Technological advancements offer opportunities to improve communication and reduce malpractice risk. Electronic health records can facilitate information sharing, automated alerts, and test result tracking. However, technology also introduces new challenges, including alert fatigue, documentation burdens, and interoperability limitations.

Healthcare organizations must ensure that technological solutions are implemented thoughtfully and supported by appropriate training and oversight.

The CRICO and Candello study provides compelling evidence that communication failures remain a leading driver of medical malpractice claims and indemnity payments. With 55,372 cases involving communication breakdowns over a ten-year period, the scope of the problem is undeniable.

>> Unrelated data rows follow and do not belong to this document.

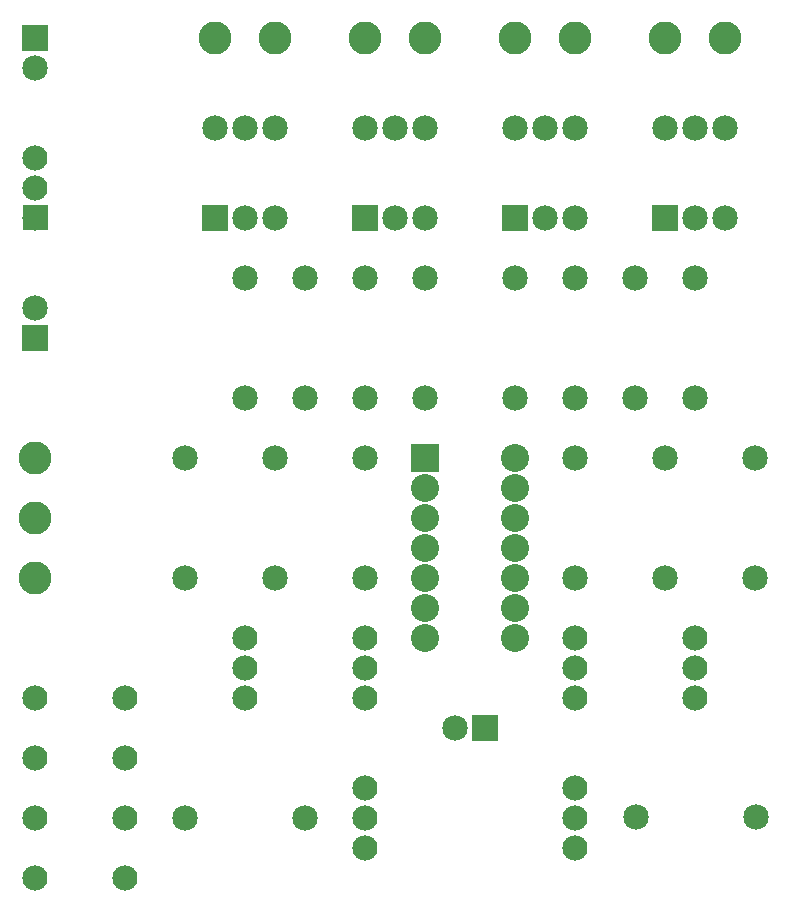
<source format=gbs>
G04 MADE WITH FRITZING*
G04 WWW.FRITZING.ORG*
G04 SINGLE SIDED*
G04 HOLES NOT PLATED*
G04 CONTOUR ON CENTER OF CONTOUR VECTOR*
%ASAXBY*%
%FSLAX23Y23*%
%MOIN*%
%OFA0B0*%
%SFA1.0B1.0*%
%ADD10C,0.085000*%
%ADD11C,0.109583*%
%ADD12C,0.084000*%
%ADD13C,0.093307*%
%ADD14R,0.085000X0.085000*%
%ADD15R,0.093307X0.093307*%
%ADD16R,0.001000X0.001000*%
%LNMASK0*%
G90*
G70*
G54D10*
X2300Y2397D03*
X2300Y2697D03*
X2400Y2397D03*
X2400Y2697D03*
X2500Y2397D03*
X2500Y2697D03*
X1800Y2397D03*
X1800Y2697D03*
X1900Y2397D03*
X1900Y2697D03*
X2000Y2397D03*
X2000Y2697D03*
X1300Y2397D03*
X1300Y2697D03*
X1400Y2397D03*
X1400Y2697D03*
X1500Y2397D03*
X1500Y2697D03*
X800Y2397D03*
X800Y2697D03*
X900Y2397D03*
X900Y2697D03*
X1000Y2397D03*
X1000Y2697D03*
G54D11*
X2500Y2997D03*
X2300Y2997D03*
X2000Y2997D03*
X1800Y2997D03*
X1500Y2997D03*
X1300Y2997D03*
X1000Y2997D03*
X800Y2997D03*
G54D12*
X200Y2397D03*
X200Y2497D03*
X200Y2597D03*
G54D11*
X200Y1597D03*
X200Y1397D03*
X200Y1197D03*
G54D12*
X200Y797D03*
X500Y797D03*
X200Y597D03*
X500Y597D03*
X200Y397D03*
X500Y397D03*
X200Y197D03*
X500Y197D03*
G54D10*
X200Y2997D03*
X200Y2897D03*
X200Y1997D03*
X200Y2097D03*
X1700Y697D03*
X1600Y697D03*
X700Y397D03*
X1100Y397D03*
X2001Y2197D03*
X2001Y1797D03*
X1801Y2197D03*
X1801Y1797D03*
X1501Y2197D03*
X1501Y1797D03*
X1301Y2197D03*
X1301Y1797D03*
X2401Y2197D03*
X2401Y1797D03*
X2201Y2197D03*
X2201Y1797D03*
X1101Y2197D03*
X1101Y1797D03*
X901Y2197D03*
X901Y1797D03*
X2301Y1597D03*
X2301Y1197D03*
X2001Y1597D03*
X2001Y1197D03*
X1301Y1597D03*
X1301Y1197D03*
X1001Y1597D03*
X1001Y1197D03*
X701Y1597D03*
X701Y1197D03*
X2601Y1597D03*
X2601Y1197D03*
X2602Y399D03*
X2202Y399D03*
G54D12*
X1300Y297D03*
X1300Y397D03*
X1300Y497D03*
X2000Y497D03*
X2000Y397D03*
X2000Y297D03*
X2400Y997D03*
X2400Y897D03*
X2400Y797D03*
X2001Y997D03*
X2001Y897D03*
X2001Y797D03*
X1301Y997D03*
X1301Y897D03*
X1301Y797D03*
X900Y997D03*
X900Y897D03*
X900Y797D03*
G54D13*
X1501Y1597D03*
X1801Y1597D03*
X1501Y1497D03*
X1801Y1497D03*
X1501Y1397D03*
X1801Y1397D03*
X1501Y1297D03*
X1801Y1297D03*
X1501Y1197D03*
X1801Y1197D03*
X1501Y1097D03*
X1801Y1097D03*
X1501Y997D03*
X1801Y997D03*
G54D14*
X2300Y2397D03*
X1800Y2397D03*
X1300Y2397D03*
X800Y2397D03*
X200Y2997D03*
X200Y1997D03*
X1700Y697D03*
G54D15*
X1501Y1597D03*
G54D16*
X159Y2438D02*
X242Y2438D01*
X159Y2437D02*
X242Y2437D01*
X159Y2436D02*
X242Y2436D01*
X159Y2435D02*
X242Y2435D01*
X159Y2434D02*
X242Y2434D01*
X159Y2433D02*
X242Y2433D01*
X159Y2432D02*
X242Y2432D01*
X159Y2431D02*
X242Y2431D01*
X159Y2430D02*
X242Y2430D01*
X159Y2429D02*
X242Y2429D01*
X159Y2428D02*
X242Y2428D01*
X159Y2427D02*
X242Y2427D01*
X159Y2426D02*
X242Y2426D01*
X159Y2425D02*
X242Y2425D01*
X159Y2424D02*
X242Y2424D01*
X159Y2423D02*
X242Y2423D01*
X159Y2422D02*
X242Y2422D01*
X159Y2421D02*
X242Y2421D01*
X159Y2420D02*
X242Y2420D01*
X159Y2419D02*
X242Y2419D01*
X159Y2418D02*
X242Y2418D01*
X159Y2417D02*
X242Y2417D01*
X159Y2416D02*
X242Y2416D01*
X159Y2415D02*
X242Y2415D01*
X159Y2414D02*
X242Y2414D01*
X159Y2413D02*
X242Y2413D01*
X159Y2412D02*
X242Y2412D01*
X159Y2411D02*
X196Y2411D01*
X205Y2411D02*
X242Y2411D01*
X159Y2410D02*
X194Y2410D01*
X207Y2410D02*
X242Y2410D01*
X159Y2409D02*
X192Y2409D01*
X209Y2409D02*
X242Y2409D01*
X159Y2408D02*
X191Y2408D01*
X210Y2408D02*
X242Y2408D01*
X159Y2407D02*
X189Y2407D01*
X211Y2407D02*
X242Y2407D01*
X159Y2406D02*
X189Y2406D01*
X212Y2406D02*
X242Y2406D01*
X159Y2405D02*
X188Y2405D01*
X213Y2405D02*
X242Y2405D01*
X159Y2404D02*
X187Y2404D01*
X214Y2404D02*
X242Y2404D01*
X159Y2403D02*
X187Y2403D01*
X214Y2403D02*
X242Y2403D01*
X159Y2402D02*
X186Y2402D01*
X215Y2402D02*
X242Y2402D01*
X159Y2401D02*
X186Y2401D01*
X215Y2401D02*
X242Y2401D01*
X159Y2400D02*
X186Y2400D01*
X215Y2400D02*
X242Y2400D01*
X159Y2399D02*
X185Y2399D01*
X215Y2399D02*
X242Y2399D01*
X159Y2398D02*
X185Y2398D01*
X216Y2398D02*
X242Y2398D01*
X159Y2397D02*
X185Y2397D01*
X216Y2397D02*
X242Y2397D01*
X159Y2396D02*
X185Y2396D01*
X216Y2396D02*
X242Y2396D01*
X159Y2395D02*
X185Y2395D01*
X215Y2395D02*
X242Y2395D01*
X159Y2394D02*
X186Y2394D01*
X215Y2394D02*
X242Y2394D01*
X159Y2393D02*
X186Y2393D01*
X215Y2393D02*
X242Y2393D01*
X159Y2392D02*
X186Y2392D01*
X215Y2392D02*
X242Y2392D01*
X159Y2391D02*
X186Y2391D01*
X215Y2391D02*
X242Y2391D01*
X159Y2390D02*
X187Y2390D01*
X214Y2390D02*
X242Y2390D01*
X159Y2389D02*
X187Y2389D01*
X213Y2389D02*
X242Y2389D01*
X159Y2388D02*
X188Y2388D01*
X213Y2388D02*
X242Y2388D01*
X159Y2387D02*
X189Y2387D01*
X212Y2387D02*
X242Y2387D01*
X159Y2386D02*
X190Y2386D01*
X211Y2386D02*
X242Y2386D01*
X159Y2385D02*
X191Y2385D01*
X210Y2385D02*
X242Y2385D01*
X159Y2384D02*
X193Y2384D01*
X208Y2384D02*
X242Y2384D01*
X159Y2383D02*
X195Y2383D01*
X206Y2383D02*
X242Y2383D01*
X159Y2382D02*
X242Y2382D01*
X159Y2381D02*
X242Y2381D01*
X159Y2380D02*
X242Y2380D01*
X159Y2379D02*
X242Y2379D01*
X159Y2378D02*
X242Y2378D01*
X159Y2377D02*
X242Y2377D01*
X159Y2376D02*
X242Y2376D01*
X159Y2375D02*
X242Y2375D01*
X159Y2374D02*
X242Y2374D01*
X159Y2373D02*
X242Y2373D01*
X159Y2372D02*
X242Y2372D01*
X159Y2371D02*
X242Y2371D01*
X159Y2370D02*
X242Y2370D01*
X159Y2369D02*
X242Y2369D01*
X159Y2368D02*
X242Y2368D01*
X159Y2367D02*
X242Y2367D01*
X159Y2366D02*
X242Y2366D01*
X159Y2365D02*
X242Y2365D01*
X159Y2364D02*
X242Y2364D01*
X159Y2363D02*
X242Y2363D01*
X159Y2362D02*
X242Y2362D01*
X159Y2361D02*
X242Y2361D01*
X159Y2360D02*
X242Y2360D01*
X159Y2359D02*
X242Y2359D01*
X159Y2358D02*
X242Y2358D01*
X159Y2357D02*
X242Y2357D01*
X159Y2356D02*
X242Y2356D01*
X159Y2355D02*
X242Y2355D01*
D02*
G04 End of Mask0*
M02*
</source>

For healthcare providers, improving communication is not merely a matter of patient satisfaction—it is a legal imperative. For malpractice attorneys, communication failures represent a critical area of investigation and advocacy.

Ultimately, reducing communication-related malpractice risk requires a multifaceted approach involving standardized protocols, technological innovation, improved documentation, and cultural commitment to transparency and respect.

Patient harm resulting from communication failures continues to occur at unacceptable rates. Healthcare leadership must prioritize implementation of proven communication strategies and safety protocols to protect both patients and providers.

In modern medicine, communication is not peripheral to clinical care. It is the foundation upon which safe, effective, and legally defensible healthcare is built.